● **Requirement**: Render every line of text in the rows below as a JSON list of strings, one string per line, with blank lines left out. Leave the pictures out of the list.

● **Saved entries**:
########

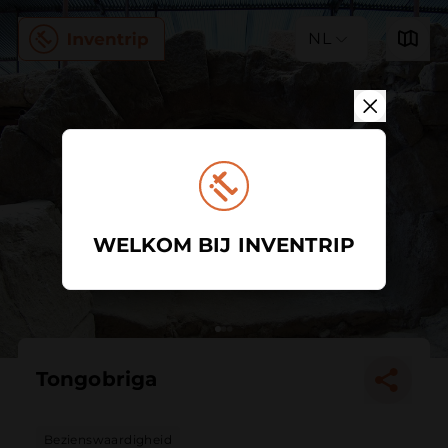
NL
WELKOM BIJ INVENTRIP
Tongobriga
Bezienswaardigheid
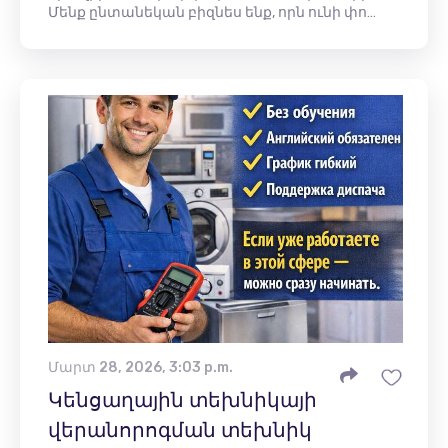
Մենք ընտանեկան բիզնես ենք, որն ունի փո…
Մարտ 28, 2026, 3:03 p.m.
Կենցաղային տեխնիկայի
վերանորոգման տեխնիկ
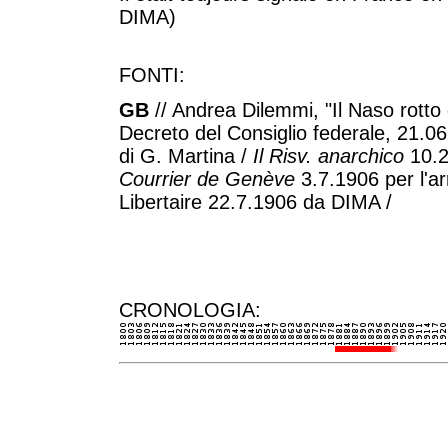
DIMA)
FONTI:
GB
// Andrea Dilemmi, "Il Naso rotto 
Decreto del Consiglio federale, 21.0
di G. Martina /
Il Risv. anarchico
10.2
Courrier de Genève
3.7.1906 per l'arr
Libertaire 22.7.1906 da DIMA /
CRONOLOGIA:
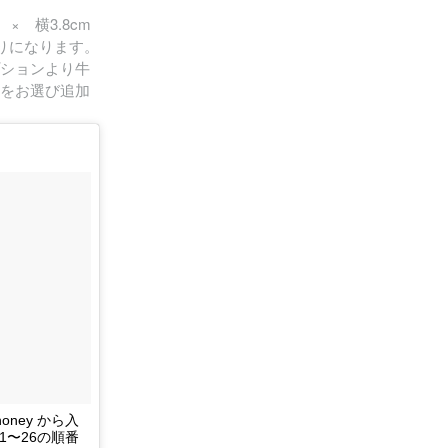
× 横3.8cm
りになります。
ションより牛
をお選び追加
honey から入
1〜26の順番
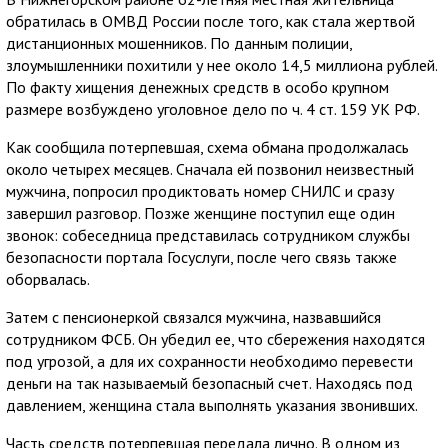
обратилась в ОМВД России после того, как стала жертвой
дистанционных мошенников. По данным полиции,
злоумышленники похитили у нее около 14,5 миллиона рублей.
По факту хищения денежных средств в особо крупном
размере возбуждено уголовное дело по ч. 4 ст. 159 УК РФ.
Как сообщила потерпевшая, схема обмана продолжалась
около четырех месяцев. Сначала ей позвонил неизвестный
мужчина, попросил продиктовать номер СНИЛС и сразу
завершил разговор. Позже женщине поступил еще один
звонок: собеседница представилась сотрудником службы
безопасности портала Госуслуги, после чего связь также
оборвалась.
Затем с пенсионеркой связался мужчина, назвавшийся
сотрудником ФСБ. Он убедил ее, что сбережения находятся
под угрозой, а для их сохранности необходимо перевести
деньги на так называемый безопасный счет. Находясь под
давлением, женщина стала выполнять указания звонивших.
Часть средств потерпевшая передала лично. В одном из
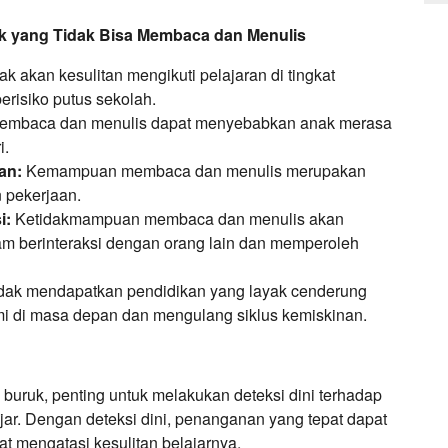
k yang Tidak Bisa Membaca dan Menulis
k akan kesulitan mengikuti pelajaran di tingkat
erisiko putus sekolah.
mbaca dan menulis dapat menyebabkan anak merasa
i.
an:
Kemampuan membaca dan menulis merupakan
 pekerjaan.
i:
Ketidakmampuan membaca dan menulis akan
 berinteraksi dengan orang lain dan memperoleh
dak mendapatkan pendidikan yang layak cenderung
i di masa depan dan mengulang siklus kemiskinan.
uruk, penting untuk melakukan deteksi dini terhadap
jar. Dengan deteksi dini, penanganan yang tepat dapat
t mengatasi kesulitan belajarnya.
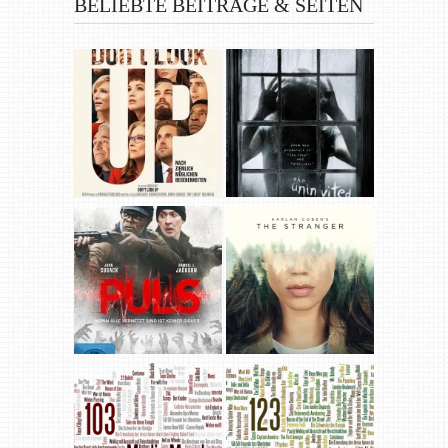
BELIEBTE BEITRÄGE & SEITEN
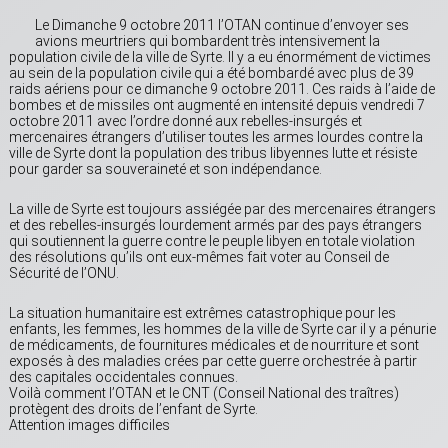
Le Dimanche 9 octobre 2011 l’OTAN continue d’envoyer ses
avions meurtriers qui bombardent très intensivement la
population civile de la ville de Syrte. Il y a eu énormément de victimes
au sein de la population civile qui a été bombardé avec plus de 39
raids aériens pour ce dimanche 9 octobre 2011. Ces raids à l’aide de
bombes et de missiles ont augmenté en intensité depuis vendredi 7
octobre 2011 avec l’ordre donné aux rebelles-insurgés et
mercenaires étrangers d’utiliser toutes les armes lourdes contre la
ville de Syrte dont la population des tribus libyennes lutte et résiste
pour garder sa souveraineté et son indépendance.
La ville de Syrte est toujours assiégée par des mercenaires étrangers
et des rebelles-insurgés lourdement armés par des pays étrangers
qui soutiennent la guerre contre le peuple libyen en totale violation
des résolutions qu’ils ont eux-mêmes fait voter au Conseil de
Sécurité de l’ONU.
La situation humanitaire est extrêmes catastrophique pour les
enfants, les femmes, les hommes de la ville de Syrte car il y a pénurie
de médicaments, de fournitures médicales et de nourriture et sont
exposés à des maladies crées par cette guerre orchestrée à partir
des capitales occidentales connues.
Voilà comment l’OTAN et le CNT (Conseil National des traîtres)
protègent des droits de l’enfant de Syrte.
Attention images difficiles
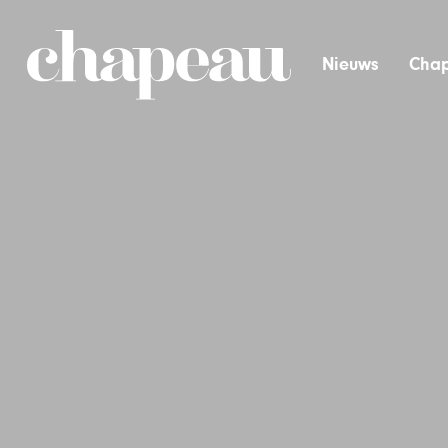
Nieuws
Chap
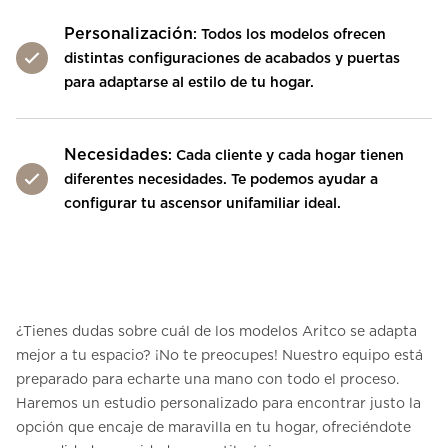
Personalización
: Todos los modelos ofrecen
distintas configuraciones de acabados y puertas
para adaptarse al estilo de tu hogar.
Necesidades
: Cada cliente y cada hogar tienen
diferentes necesidades. Te podemos ayudar a
configurar tu ascensor unifamiliar ideal.
¿Tienes dudas sobre cuál de los modelos Aritco se adapta
mejor a tu espacio? ¡No te preocupes! Nuestro equipo está
preparado para echarte una mano con todo el proceso.
Haremos un estudio personalizado para encontrar justo la
opción que encaje de maravilla en tu hogar, ofreciéndote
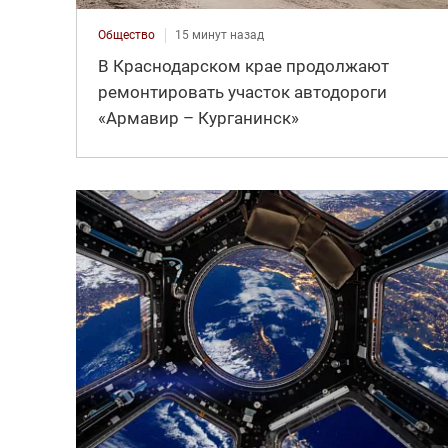
Общество
15 минут назад
В Краснодарском крае продолжают
ремонтировать участок автодороги
«Армавир – Курганинск»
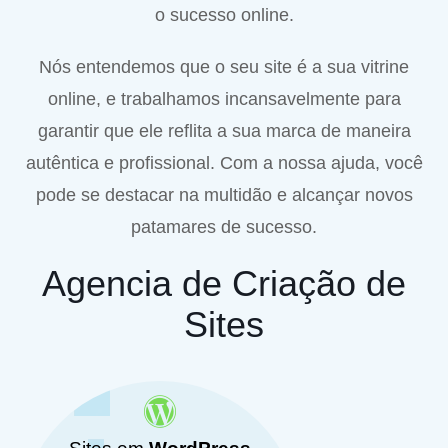
o sucesso online.
Nós entendemos que o seu site é a sua vitrine
online, e trabalhamos incansavelmente para
garantir que ele reflita a sua marca de maneira
autêntica e profissional. Com a nossa ajuda, você
pode se destacar na multidão e alcançar novos
patamares de sucesso.
Agencia de Criação de
Sites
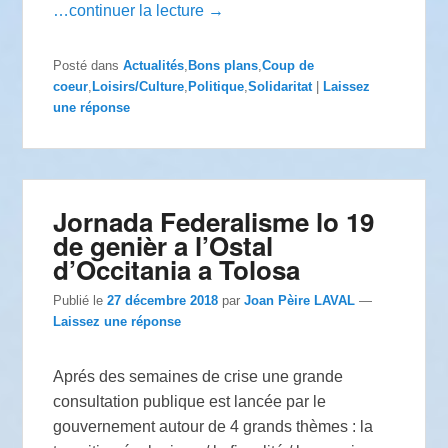
…continuer la lecture →
Posté dans
Actualités
,
Bons plans
,
Coup de
coeur
,
Loisirs/Culture
,
Politique
,
Solidaritat
|
Laissez
une réponse
Jornada Federalisme lo 19
de genièr a l’Ostal
d’Occitania a Tolosa
Publié le
27 décembre 2018
par
Joan Pèire LAVAL
—
Laissez une réponse
Aprés des semaines de crise une grande
consultation publique est lancée par le
gouvernement autour de 4 grands thèmes : la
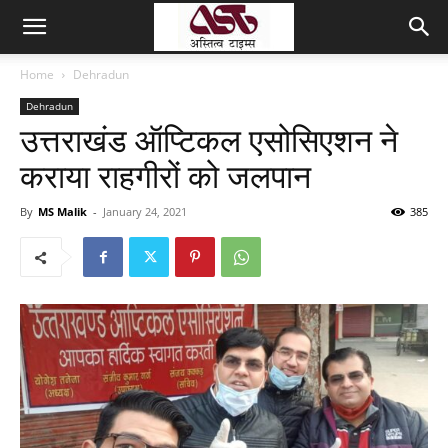
Home
Dehradun
Dehradun
उत्तराखंड ऑप्टिकल एसोसिएशन ने
कराया राहगीरों को जलपान
By
MS Malik
-
January 24, 2021
385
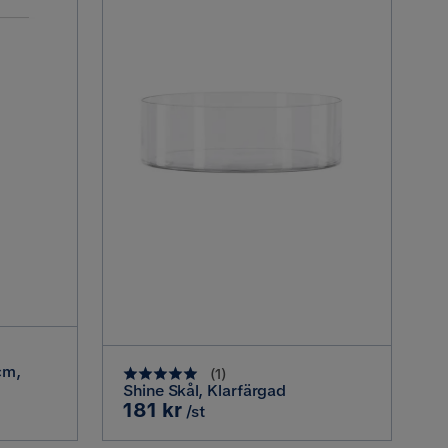
cm,
(
1
)
Shine Skål, Klarfärgad
Pris
181 kr
/st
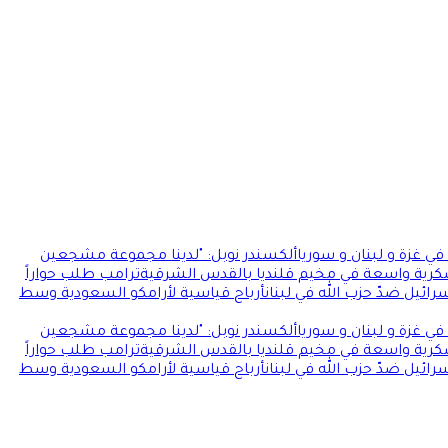
ي غزة و لبنان و سوريا
ألكسندر نوبل: "لدينا مجموعة مشجعين
كرية واسعة في مخيم قلنديا بالقدس الشرقية
ترامب طلب حواراً
ائيل ضدّ حزب الله في لبنان
أرباح قياسية لأرامكو السعودية وسط
ي غزة و لبنان و سوريا
ألكسندر نوبل: "لدينا مجموعة مشجعين
كرية واسعة في مخيم قلنديا بالقدس الشرقية
ترامب طلب حواراً
ائيل ضدّ حزب الله في لبنان
أرباح قياسية لأرامكو السعودية وسط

########

● **Written reply**:
[
  "NL",
  "WELKOM BIJ INVENTRIP",
  "Tongobriga",
  "Bezienswaardigheid",
  "Մենք ընտանեկան բիզնես ենք, որն ունի փո…",
  "Մարտ 28, 2026, 3:03 p.m.",
  "Կենցաղային տեխնիկայի",
  "վերանորոգման տեխնիկ",
  "DIMA)",
  "FONTI:",
  "GB",
  "// Andrea Dilemmi, \"Il Naso rotto ",
  "Decreto del Consiglio federale, 21.0",
  "di G. Martina /",
  "Il Risv. anarchico",
  "10.2",
  "Courrier de Genève",
  "3.7.1906 per l'arr",
  "Libertaire 22.7.1906 da DIMA /",
  "CRONOLOGIA:",
  "× 横3.8cm",
  "りになります。",
  "ションより牛",
  "をお選び追加",
  "honey から入",
  "1〜26の順番",
  "обратилась в ОМВД России после того, как стала жертвой",
  "дистанционных мошенников. По данным полиции,",
  "злоумышленники похитили у нее около 14,5 миллиона рублей.",
  "По факту хищения денежных средств в особо крупном",
  "размере возбуждено уголовное дело по ч. 4 ст. 159 УК РФ.",
  "Как сообщила потерпевшая, схема обмана продолжалась",
  "около четырех месяцев. Сначала ей позвонил неизвестный",
  "мужчина, попросил продиктовать номер СНИЛС и сразу",
  "завершил разговор. Позже женщине поступил еще один",
  "звонок: собеседница представилась сотрудником службы",
  "безопасности портала Госуслуги, после чего связь также",
  "оборвалась.",
  "Затем с пенсионеркой связался мужчина, назвавшийся",
  "сотрудником ФСБ. Он убедил ее, что сбережения находятся",
  "под угрозой, а для их сохранности необходимо перевести",
  "деньги на так называемый безопасный счет. Находясь под",
  "давлением, женщина стала выполнять указания звонивших.",
  "Часть средств потерпевшая передала лично. В одном из",
  "k yang Tidak Bisa Membaca dan Menulis",
  "k akan kesulitan mengikuti pelajaran di tingkat",
  "erisiko putus sekolah.",
  "mbaca dan menulis dapat menyebabkan anak merasa",
  "i.",
  "an:",
  "Kemampuan membaca dan menulis merupakan",
  " pekerjaan.",
  "i:",
  "Ketidakmampuan membaca dan menulis akan",
  " berinteraksi dengan orang lain dan memperoleh",
  "dak mendapatkan pendidikan yang layak cenderung",
  "i di masa depan dan mengulang siklus kemiskinan.",
  "uruk, penting untuk melakukan deteksi dini terhadap",
  "jar. Dengan deteksi dini, penanganan yang tepat dapat",
  "t mengatasi kesulitan belajarnya.",
  "BELIEBTE BEITRÄGE & SEITEN",
  "Le Dimanche 9 octobre 2011 l’OTAN continue d’envoyer ses",
  "avions meurtriers qui bombardent très intensivement la",
  "population civile de la ville de Syrte. Il y a eu énormément de victimes",
  "au sein de la population civile qui a été bombardé avec plus de 39",
  "raids aériens pour ce dimanche 9 octobre 2011. Ces raids à l’aide de",
  "bombes et de missiles ont augmenté en intensité depuis vendredi 7",
  "octobre 2011 avec l’ordre donné aux rebelles-insurgés et",
  "mercenaires étrangers d’utiliser toutes les armes lourdes contre la",
  "ville de Syrte dont la population des tribus libyennes lutte et résiste",
  "pour garder sa souveraineté et son indépendance.",
  "La ville de Syrte est toujours assiégée par des mercenaires étrangers",
  "et des rebelles-insurgés lourdement armés par des pays étrangers",
  "qui soutiennent la guerre contre le peuple libyen en totale violation",
  "des résolutions qu’ils ont eux-mêmes fait voter au Conseil de",
  "Sécurité de l’ONU.",
  "La situation humanitaire est extrêmes catastrophique pour les",
  "enfants, les femmes, les hommes de la ville de Syrte car il y a pénurie",
  "de médicaments, de fournitures médicales et de nourriture et sont",
  "exposés à des maladies crées par cette guerre orchestrée à partir",
  "des capitales occidentales connues.",
  "Voilà comment l’OTAN et le CNT (Conseil National des traîtres)",
  "protègent des droits de l’enfant de Syrte.",
  "Attention images difficiles",
  "Nieuws",
  "Chap",
  "Personalización",
  ": Todos los modelos ofrecen",
  "distintas configuraciones de acabados y puertas",
  "para adaptarse al estilo de tu hogar.",
  "Necesidades",
  ": Cada cliente y cada hogar tienen",
  "diferentes necesidades. Te podemos ayudar a",
  "configurar tu ascensor unifamiliar ideal.",
  "¿Tienes dudas sobre cuál de los modelos Aritco se adapta",
  "mejor a tu espacio? ¡No te preocupes! Nuestro equipo está",
  "preparado para echarte una mano con todo el proceso.",
  "Haremos un estudio personalizado para encontrar justo la",
  "opción que encaje de maravilla en tu hogar, ofreciéndote",
  "Общество",
  "15 минут назад",
  "В Краснодарском крае продолжают",
  "ремонтировать участок автодороги",
  "«Армавир – Курганинск»",
  "o sucesso online.",
  "Nós entendemos que o seu site é a sua vitrine",
  "online, e trabalhamos incansavelmente para",
  "garantir que ele reflita a sua marca de maneira",
  "autêntica e profissional. Com a nossa ajuda, você",
  "pode se destacar na multidão e alcançar novos",
  "patamares de sucesso.",
  "Agencia de Criação de",
  "Sites",
  "…continuer la lecture →",
  "Posté dans",
  "Actualités",
  ",",
  "Bons plans",
  ",",
  "Coup de",
  "coeur",
  ",",
  "Loisirs/Culture",
  ",",
  "Politique",
  ",",
  "Solidaritat",
  "|",
  "Laissez",
  "une réponse",
  "Jornada Federalisme lo 19",
  "de genièr a l’Ostal",
  "d’Occitania a Tolosa",
  "Publié le",
  "27 décembre 2018",
  "par",
  "Joan Pèire LAVAL",
  "—",
  "Laissez une réponse",
  "Aprés des semaines de crise une grande",
  "consultation publique est lancée par le",
  "gouvernement autour de 4 grands thèmes : la",
  "Home",
  "Dehradun",
  "Dehradun",
  "उत्तराखंड ऑप्टिकल एसोसिएशन ने",
  "कराया राहगीरों को जलपान",
  "By",
  "MS Malik",
  "-",
  "January 24, 2021",
  "385",
  "cm,",
  "(",
  "1",
  ")",
  "Shine Skål, Klarfärgad",
  "Pris",
  "181 kr",
  "/st",
  "ي غزة و لبنان و سوريا",
  "ألكسندر نوبل: \"لدينا مجموعة مشجعين",
  "كرية واسعة في مخيم قلنديا بالقدس الشرقية",
  "ترامب طلب حواراً",
  "ائيل ضدّ حزب الله في لبنان",
  "أرباح قياسية لأرامكو السعودية وسط",
  "ي غزة و لبنان و سوريا",
  "ألكسندر نوبل: \"لدينا مجموعة مشجعين",
  "كرية واسعة في مخيم قلنديا بالقدس الشرقية",
  "ترامب طلب حواراً",
  "ائيل ضدّ حزب الله في لبنان",
  "أرباح قياسية لأرامكو السعودية وسط"
]